If you do want to stick with SVM-
This is a question that I keep coming back myself to and unfortunately have
forgotten more (and lost more literature) than I’ve retained.
I believe that the most easily parallelizable sections of libSVM for small
datasets are (for C-SVC(R), RBF and polynomial kernels):
1. The Kernel projections
2. The Hyper-Paramater grid search for C, \gamma (I believe this is now
included in LibSVM- I havent looked at it in a while)
3. For multi-class SVC: the concurrent computation of each SVM for each
one-against-one class vote.
I’m unfamiliar with any easily parallizable method for QP itself.

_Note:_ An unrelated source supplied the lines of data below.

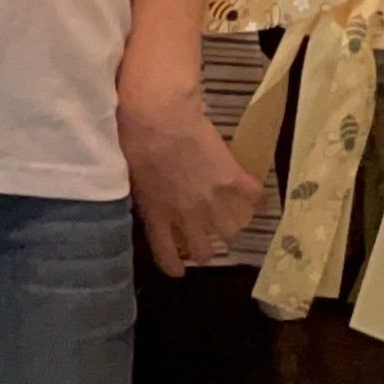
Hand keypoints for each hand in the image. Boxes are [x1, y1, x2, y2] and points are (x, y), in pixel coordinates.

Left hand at [119, 69, 262, 278]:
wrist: (158, 114)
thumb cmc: (133, 138)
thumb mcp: (128, 176)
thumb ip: (142, 197)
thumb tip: (145, 203)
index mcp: (157, 215)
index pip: (167, 256)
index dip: (174, 266)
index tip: (178, 269)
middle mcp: (187, 215)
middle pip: (204, 251)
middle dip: (205, 249)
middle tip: (205, 237)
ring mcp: (212, 198)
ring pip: (231, 231)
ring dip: (230, 226)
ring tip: (230, 217)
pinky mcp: (231, 177)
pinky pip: (252, 196)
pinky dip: (254, 197)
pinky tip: (253, 195)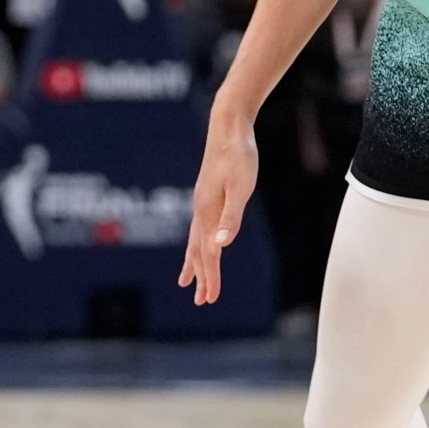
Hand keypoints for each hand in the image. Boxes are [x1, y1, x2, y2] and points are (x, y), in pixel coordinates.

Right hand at [179, 110, 258, 305]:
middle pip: (198, 251)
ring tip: (188, 280)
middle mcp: (201, 210)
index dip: (210, 277)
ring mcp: (203, 202)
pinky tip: (202, 243)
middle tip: (201, 300)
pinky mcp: (208, 195)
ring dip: (194, 263)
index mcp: (208, 212)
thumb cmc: (238, 156)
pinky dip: (197, 243)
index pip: (208, 253)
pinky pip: (199, 228)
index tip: (209, 299)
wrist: (228, 127)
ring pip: (195, 240)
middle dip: (200, 276)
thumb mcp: (240, 189)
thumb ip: (230, 218)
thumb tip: (220, 245)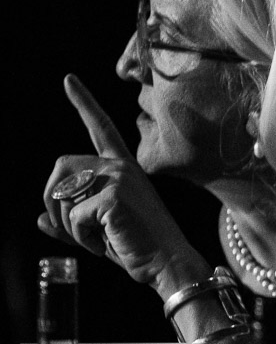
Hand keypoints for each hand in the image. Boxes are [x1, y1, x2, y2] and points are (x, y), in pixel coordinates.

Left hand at [39, 75, 201, 288]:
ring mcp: (118, 178)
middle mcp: (121, 166)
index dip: (83, 102)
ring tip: (97, 238)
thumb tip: (39, 220)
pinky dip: (81, 237)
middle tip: (69, 228)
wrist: (168, 264)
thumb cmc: (139, 248)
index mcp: (123, 168)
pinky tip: (104, 244)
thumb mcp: (99, 231)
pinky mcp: (113, 196)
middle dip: (51, 199)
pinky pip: (73, 215)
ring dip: (68, 223)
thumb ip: (70, 221)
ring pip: (62, 193)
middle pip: (60, 166)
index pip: (100, 128)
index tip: (68, 79)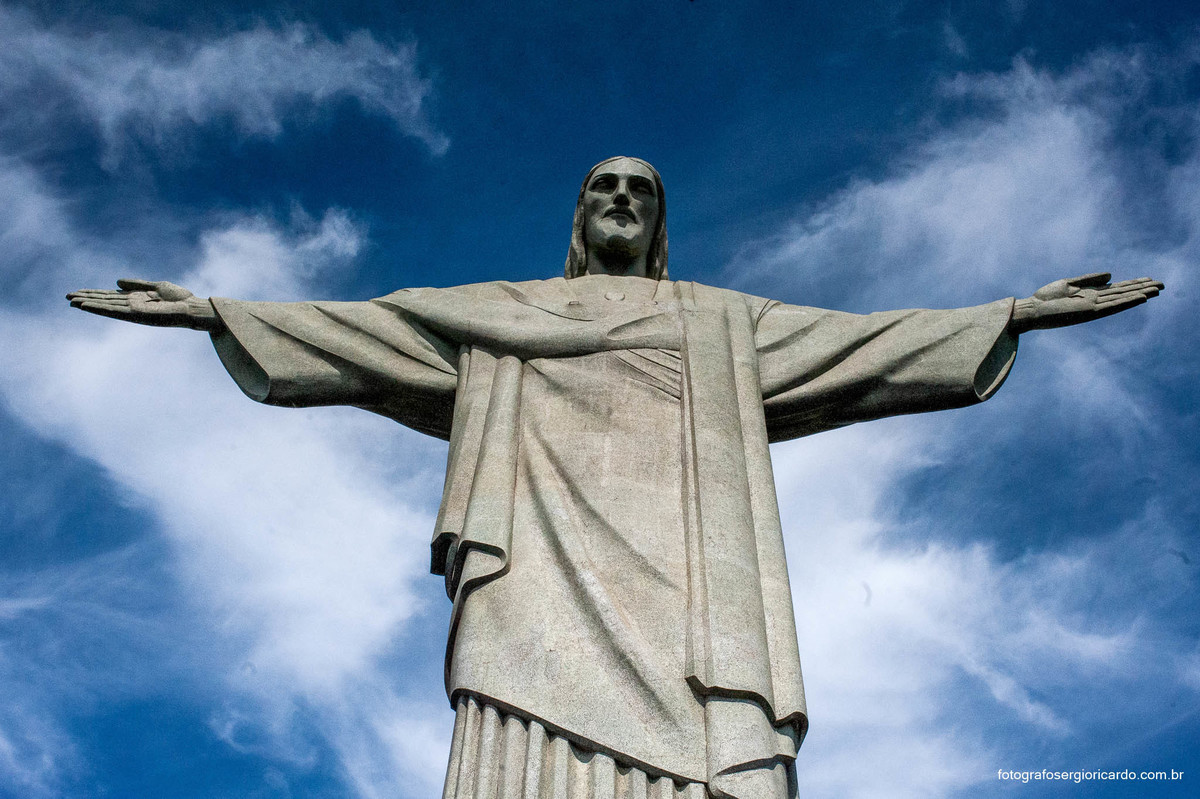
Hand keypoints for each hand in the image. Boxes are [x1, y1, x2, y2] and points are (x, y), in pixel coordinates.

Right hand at [66, 279, 219, 330]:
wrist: (194, 308)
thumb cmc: (180, 298)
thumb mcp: (157, 286)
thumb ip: (137, 284)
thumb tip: (116, 282)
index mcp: (136, 299)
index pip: (110, 296)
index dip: (93, 294)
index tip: (77, 292)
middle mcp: (132, 306)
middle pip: (104, 301)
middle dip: (86, 298)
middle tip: (66, 296)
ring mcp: (133, 311)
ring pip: (106, 307)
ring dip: (88, 304)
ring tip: (71, 301)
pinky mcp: (136, 315)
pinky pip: (114, 311)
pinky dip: (99, 308)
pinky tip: (86, 306)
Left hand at [1009, 272, 1163, 332]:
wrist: (1031, 311)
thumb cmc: (1045, 298)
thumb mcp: (1068, 284)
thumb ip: (1089, 280)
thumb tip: (1111, 275)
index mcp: (1090, 294)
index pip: (1117, 288)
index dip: (1133, 284)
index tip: (1149, 279)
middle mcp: (1095, 301)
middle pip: (1123, 293)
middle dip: (1142, 288)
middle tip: (1162, 284)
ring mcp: (1093, 307)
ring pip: (1122, 299)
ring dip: (1140, 294)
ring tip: (1157, 290)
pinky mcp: (1089, 312)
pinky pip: (1113, 306)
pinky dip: (1127, 302)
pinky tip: (1141, 298)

Unfortunately for (2), (3) this involves broadcasting the entire dataset out to
each node of a cluster (or working in a shared memory environment) so may not
be practical depending on the size of your data set. I’ve only ever
implemented (2) for relatively small datasets using MPI and and a with pure
java socket implementation.
Other approaches (further from simple LibSVM), which are more applicable to
large datasets (I’m less familiar with these):
4. Divide and conquer the QP/SMO problem and solve (As I’ve said, I’m
unfamiliar with this and I don’t know of any standard)

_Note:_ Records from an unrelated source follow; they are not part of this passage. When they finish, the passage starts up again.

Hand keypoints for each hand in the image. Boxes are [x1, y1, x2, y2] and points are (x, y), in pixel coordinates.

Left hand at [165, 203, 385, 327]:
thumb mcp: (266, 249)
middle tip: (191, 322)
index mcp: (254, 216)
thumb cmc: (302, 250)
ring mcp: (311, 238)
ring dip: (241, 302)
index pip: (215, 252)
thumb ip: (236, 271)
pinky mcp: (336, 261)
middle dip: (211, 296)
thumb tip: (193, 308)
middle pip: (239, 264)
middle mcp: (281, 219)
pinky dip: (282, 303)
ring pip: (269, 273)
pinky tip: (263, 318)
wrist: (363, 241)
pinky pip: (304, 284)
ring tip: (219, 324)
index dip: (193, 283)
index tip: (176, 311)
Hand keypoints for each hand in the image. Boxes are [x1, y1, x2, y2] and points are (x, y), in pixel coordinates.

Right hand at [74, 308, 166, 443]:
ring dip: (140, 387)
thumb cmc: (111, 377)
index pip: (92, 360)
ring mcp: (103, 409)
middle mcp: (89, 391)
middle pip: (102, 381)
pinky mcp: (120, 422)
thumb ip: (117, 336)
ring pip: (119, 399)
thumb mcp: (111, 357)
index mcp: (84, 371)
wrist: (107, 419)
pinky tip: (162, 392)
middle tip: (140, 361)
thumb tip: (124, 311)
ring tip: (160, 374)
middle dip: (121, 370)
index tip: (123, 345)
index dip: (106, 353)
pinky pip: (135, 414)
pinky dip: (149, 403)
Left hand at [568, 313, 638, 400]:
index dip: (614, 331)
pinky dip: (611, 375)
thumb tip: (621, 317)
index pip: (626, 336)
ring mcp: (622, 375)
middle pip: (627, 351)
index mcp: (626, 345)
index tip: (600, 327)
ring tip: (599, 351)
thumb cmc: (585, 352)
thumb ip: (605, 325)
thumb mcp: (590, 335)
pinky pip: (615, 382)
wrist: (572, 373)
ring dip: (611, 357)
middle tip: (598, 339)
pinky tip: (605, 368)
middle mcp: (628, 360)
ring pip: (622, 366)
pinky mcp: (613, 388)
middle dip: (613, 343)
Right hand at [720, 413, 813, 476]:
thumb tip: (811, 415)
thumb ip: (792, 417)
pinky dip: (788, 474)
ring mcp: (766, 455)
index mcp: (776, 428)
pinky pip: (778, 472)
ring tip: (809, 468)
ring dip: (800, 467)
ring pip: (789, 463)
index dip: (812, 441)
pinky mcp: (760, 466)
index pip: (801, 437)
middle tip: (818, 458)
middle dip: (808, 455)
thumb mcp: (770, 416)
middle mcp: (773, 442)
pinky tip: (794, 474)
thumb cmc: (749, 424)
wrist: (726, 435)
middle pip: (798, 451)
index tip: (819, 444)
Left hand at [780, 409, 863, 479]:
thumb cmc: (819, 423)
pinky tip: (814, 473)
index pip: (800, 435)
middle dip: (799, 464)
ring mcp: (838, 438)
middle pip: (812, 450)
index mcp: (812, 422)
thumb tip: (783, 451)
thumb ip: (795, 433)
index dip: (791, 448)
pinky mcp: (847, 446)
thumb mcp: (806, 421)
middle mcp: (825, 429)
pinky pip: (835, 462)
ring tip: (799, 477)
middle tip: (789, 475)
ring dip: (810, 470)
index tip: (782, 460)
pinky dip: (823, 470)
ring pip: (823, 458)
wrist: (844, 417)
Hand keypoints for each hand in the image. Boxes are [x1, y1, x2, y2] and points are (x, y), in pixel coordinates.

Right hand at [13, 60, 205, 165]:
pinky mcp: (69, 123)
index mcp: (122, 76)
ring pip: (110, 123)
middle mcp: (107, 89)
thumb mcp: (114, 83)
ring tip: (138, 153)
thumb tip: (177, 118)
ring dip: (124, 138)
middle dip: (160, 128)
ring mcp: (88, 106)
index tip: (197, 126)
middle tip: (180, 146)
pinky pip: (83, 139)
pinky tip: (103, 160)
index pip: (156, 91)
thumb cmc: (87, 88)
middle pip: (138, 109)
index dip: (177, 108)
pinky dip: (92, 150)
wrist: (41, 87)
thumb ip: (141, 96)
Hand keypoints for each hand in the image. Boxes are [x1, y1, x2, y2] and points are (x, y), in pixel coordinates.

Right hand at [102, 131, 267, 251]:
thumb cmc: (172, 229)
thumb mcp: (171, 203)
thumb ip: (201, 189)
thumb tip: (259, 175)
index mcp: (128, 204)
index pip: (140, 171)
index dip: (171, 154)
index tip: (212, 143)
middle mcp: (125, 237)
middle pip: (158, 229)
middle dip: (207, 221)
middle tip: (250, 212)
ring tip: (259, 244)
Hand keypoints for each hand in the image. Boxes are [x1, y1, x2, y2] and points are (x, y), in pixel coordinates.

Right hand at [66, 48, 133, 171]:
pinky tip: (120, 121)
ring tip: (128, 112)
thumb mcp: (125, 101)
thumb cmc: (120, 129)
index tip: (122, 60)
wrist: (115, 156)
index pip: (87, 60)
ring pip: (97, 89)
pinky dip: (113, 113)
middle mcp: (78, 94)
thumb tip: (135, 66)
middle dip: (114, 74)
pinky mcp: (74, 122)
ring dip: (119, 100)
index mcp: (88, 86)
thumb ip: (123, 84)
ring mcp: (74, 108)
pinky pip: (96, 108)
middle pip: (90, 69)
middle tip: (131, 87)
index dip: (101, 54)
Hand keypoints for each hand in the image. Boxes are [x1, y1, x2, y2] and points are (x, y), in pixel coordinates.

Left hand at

5. Break the training set into subsets and solve.
For (5) there are several approaches, two that I know of are ensemble
approaches and those that accumulate Support Vectors from each partition and
heuristically keep/reject them until the model converges. As well I’ve read
some just read some research on implementing this in map a MapReduce style[2].
I came across this paper [1] last night which you may find interesting as well
which is an interesting comparison of some SVM parallelization strategies,
particularly it discusses (1) for a shared memory environment and for
offloading work to GPUs (using OpenMP and CUDA). It also cites several other
nice papers discussing SVM parallelization strategies especially for (5). Also
then goes on to discuss more purely linear algebra approach to optimizing SVMs
(sec. 5)
Also regarding (5) you may be interested in [2] (something I’ve only looked
over briefly).
[1] http://arxiv.org/pdf/1404.1066v1.pdf
[2] http://arxiv.org/pdf/1301.0082.pdf
> From: [email protected]
> Date: Tue, 21 Oct 2014 17:32:22 -0700
> Subject: Re: Any idea which approaches to non-liniear svm are easily
> parallelizable?
> To: [email protected]
>
> Last I heard, the best methods pre-project and do linear SVM.
>
> Beyond that, I would guess that deep learning techniques would subsume
> non-linear SVM pretty easily. The best parallel implementation I know for
> that is in H2O.
>
>
>
> On Tue, Oct 21, 2014 at 4:12 PM, Dmitriy Lyubimov <[email protected]> wrote:
>
> > in particular, from libSVM --
> > http://www.csie.ntu.edu.tw/~cjlin/papers/libsvm.pdf ?
> >
> > thanks.
> > -d
> >